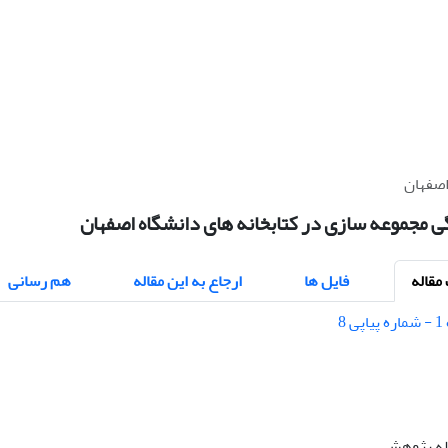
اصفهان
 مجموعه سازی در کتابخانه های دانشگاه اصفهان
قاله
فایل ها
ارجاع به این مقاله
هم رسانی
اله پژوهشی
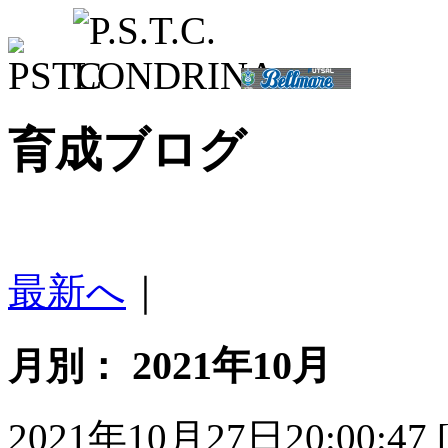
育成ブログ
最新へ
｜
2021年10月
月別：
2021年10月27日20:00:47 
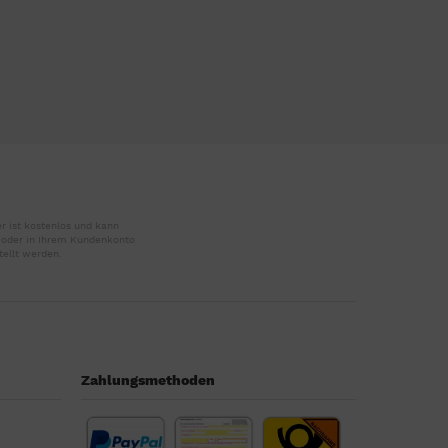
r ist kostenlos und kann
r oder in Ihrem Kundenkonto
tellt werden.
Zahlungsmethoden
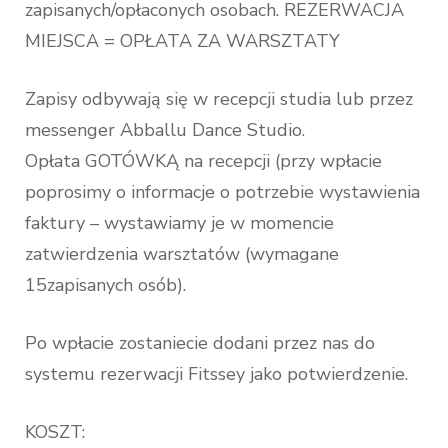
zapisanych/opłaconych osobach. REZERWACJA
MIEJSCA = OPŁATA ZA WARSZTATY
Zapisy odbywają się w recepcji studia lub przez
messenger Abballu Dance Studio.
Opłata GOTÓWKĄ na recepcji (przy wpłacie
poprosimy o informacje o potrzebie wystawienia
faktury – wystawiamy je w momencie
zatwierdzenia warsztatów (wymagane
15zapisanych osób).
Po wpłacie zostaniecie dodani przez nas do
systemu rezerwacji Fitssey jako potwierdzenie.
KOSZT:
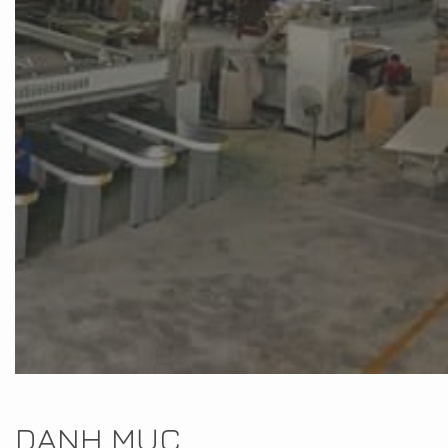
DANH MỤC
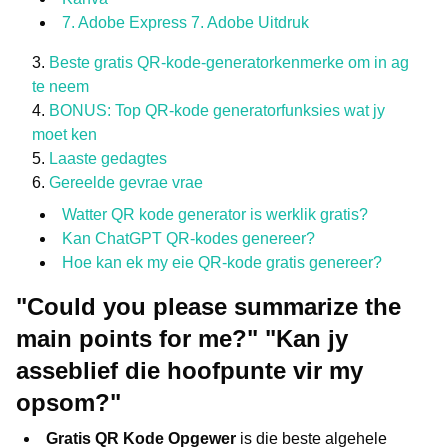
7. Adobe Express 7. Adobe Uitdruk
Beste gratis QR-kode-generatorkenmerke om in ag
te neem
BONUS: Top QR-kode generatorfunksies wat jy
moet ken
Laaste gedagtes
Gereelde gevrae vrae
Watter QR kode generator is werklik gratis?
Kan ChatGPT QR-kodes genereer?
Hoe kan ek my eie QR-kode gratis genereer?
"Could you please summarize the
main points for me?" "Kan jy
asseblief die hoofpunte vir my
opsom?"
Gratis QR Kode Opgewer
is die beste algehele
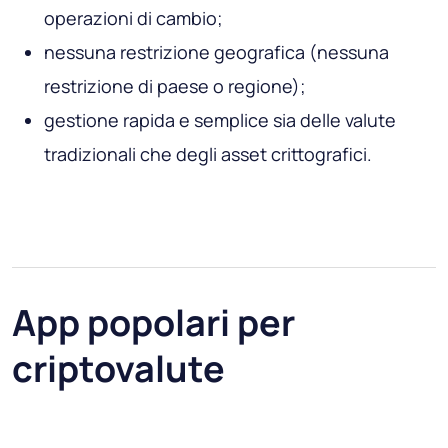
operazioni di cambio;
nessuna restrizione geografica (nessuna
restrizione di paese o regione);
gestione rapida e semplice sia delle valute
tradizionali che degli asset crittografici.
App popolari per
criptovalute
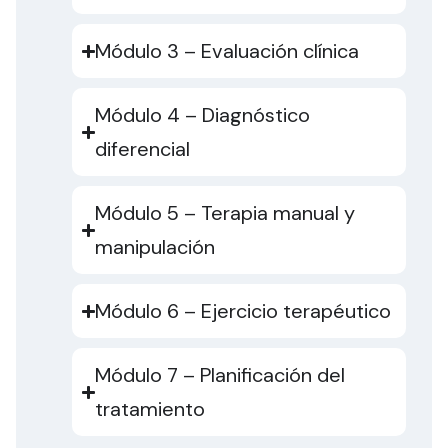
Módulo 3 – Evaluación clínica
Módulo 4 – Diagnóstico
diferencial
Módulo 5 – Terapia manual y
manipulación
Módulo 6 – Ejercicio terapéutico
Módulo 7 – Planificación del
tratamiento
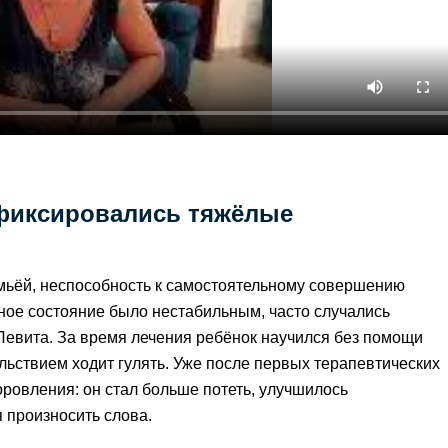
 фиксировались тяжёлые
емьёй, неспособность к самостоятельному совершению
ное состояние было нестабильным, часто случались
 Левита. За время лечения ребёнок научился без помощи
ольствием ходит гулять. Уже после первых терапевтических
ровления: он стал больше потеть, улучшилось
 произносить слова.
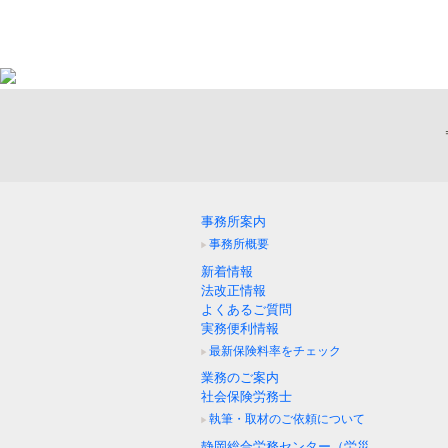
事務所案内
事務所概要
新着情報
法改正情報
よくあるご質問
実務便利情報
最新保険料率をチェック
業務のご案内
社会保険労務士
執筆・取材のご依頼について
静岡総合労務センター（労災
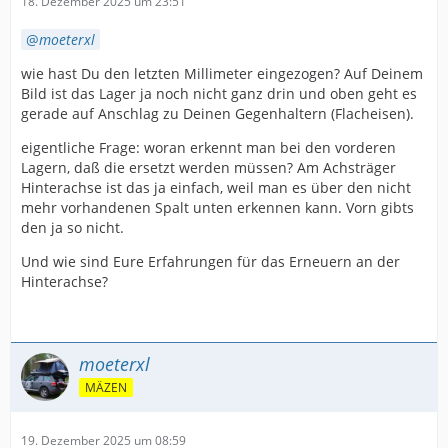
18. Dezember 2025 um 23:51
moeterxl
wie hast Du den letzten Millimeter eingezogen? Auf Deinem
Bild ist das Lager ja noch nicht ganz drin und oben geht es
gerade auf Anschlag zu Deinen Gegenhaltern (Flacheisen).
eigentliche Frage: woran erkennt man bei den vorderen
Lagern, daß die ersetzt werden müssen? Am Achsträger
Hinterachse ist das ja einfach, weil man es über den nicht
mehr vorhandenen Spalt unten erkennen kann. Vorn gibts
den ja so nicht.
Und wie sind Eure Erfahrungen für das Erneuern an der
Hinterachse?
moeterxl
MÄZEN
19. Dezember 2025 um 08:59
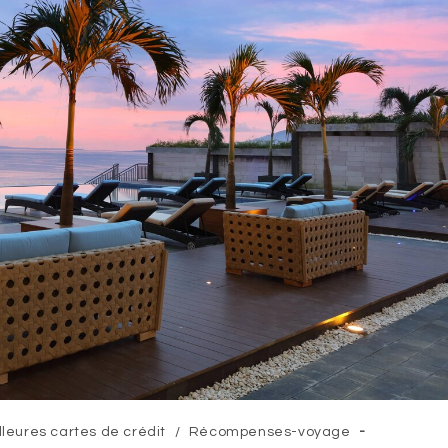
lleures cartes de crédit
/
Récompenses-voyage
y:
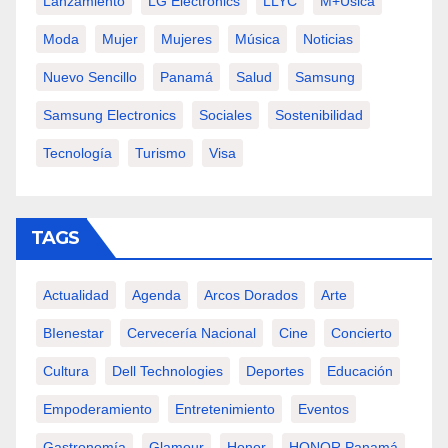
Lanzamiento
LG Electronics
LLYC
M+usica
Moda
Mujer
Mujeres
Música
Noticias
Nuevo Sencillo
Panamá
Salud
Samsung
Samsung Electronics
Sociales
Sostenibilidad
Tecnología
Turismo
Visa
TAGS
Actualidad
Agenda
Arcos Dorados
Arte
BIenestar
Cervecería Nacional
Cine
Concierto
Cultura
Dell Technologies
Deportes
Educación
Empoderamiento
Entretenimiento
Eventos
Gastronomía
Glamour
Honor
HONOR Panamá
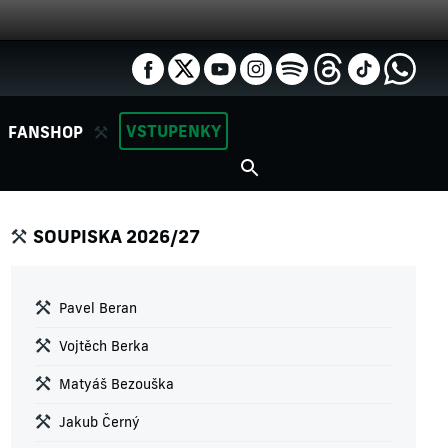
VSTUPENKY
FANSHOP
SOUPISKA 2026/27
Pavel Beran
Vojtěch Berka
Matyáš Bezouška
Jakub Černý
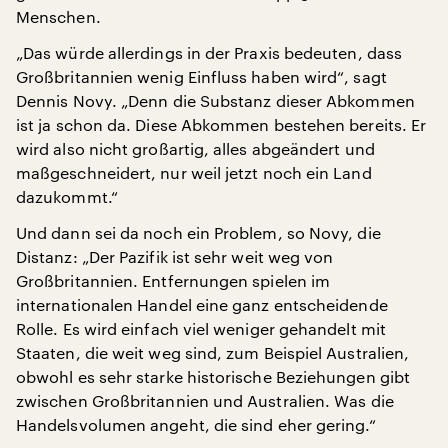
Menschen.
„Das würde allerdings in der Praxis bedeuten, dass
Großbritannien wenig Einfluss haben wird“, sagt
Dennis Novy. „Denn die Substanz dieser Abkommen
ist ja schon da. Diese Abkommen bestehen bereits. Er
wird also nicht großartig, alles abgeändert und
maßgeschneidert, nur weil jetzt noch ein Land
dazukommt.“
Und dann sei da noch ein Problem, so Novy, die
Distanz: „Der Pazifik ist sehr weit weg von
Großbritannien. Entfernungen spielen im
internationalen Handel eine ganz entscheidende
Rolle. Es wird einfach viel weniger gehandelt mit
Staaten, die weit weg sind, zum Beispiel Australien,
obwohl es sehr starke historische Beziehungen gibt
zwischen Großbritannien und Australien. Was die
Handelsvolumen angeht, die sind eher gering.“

·····

> WHAT YOU WILL DO
Give back, exactly and without pictures, the stretch of the records above from the line containing "Hinterachse?" through the line containing "Und dann sei", with both end lines included.

> ANSWER FOR THIS EXERCISE
Hinterachse?
moeterxl
MÄZEN
19. Dezember 2025 um 08:59
lleures cartes de crédit
/
Récompenses-voyage
y:
Lanzamiento
LG Electronics
LLYC
M+usica
Moda
Mujer
Mujeres
Música
Noticias
Nuevo Sencillo
Panamá
Salud
Samsung
Samsung Electronics
Sociales
Sostenibilidad
Tecnología
Turismo
Visa
TAGS
Actualidad
Agenda
Arcos Dorados
Arte
BIenestar
Cervecería Nacional
Cine
Concierto
Cultura
Dell Technologies
Deportes
Educación
Empoderamiento
Entretenimiento
Eventos
Gastronomía
Glamour
Honor
HONOR Panamá
VSTUPENKY
FANSHOP
SOUPISKA 2026/27
Pavel Beran
Vojtěch Berka
Matyáš Bezouška
Jakub Černý
Menschen.
„Das würde allerdings in der Praxis bedeuten, dass
Großbritannien wenig Einfluss haben wird“, sagt
Dennis Novy. „Denn die Substanz dieser Abkommen
ist ja schon da. Diese Abkommen bestehen bereits. Er
wird also nicht großartig, alles abgeändert und
maßgeschneidert, nur weil jetzt noch ein Land
dazukommt.“
Und dann sei da noch ein Problem, so Novy, die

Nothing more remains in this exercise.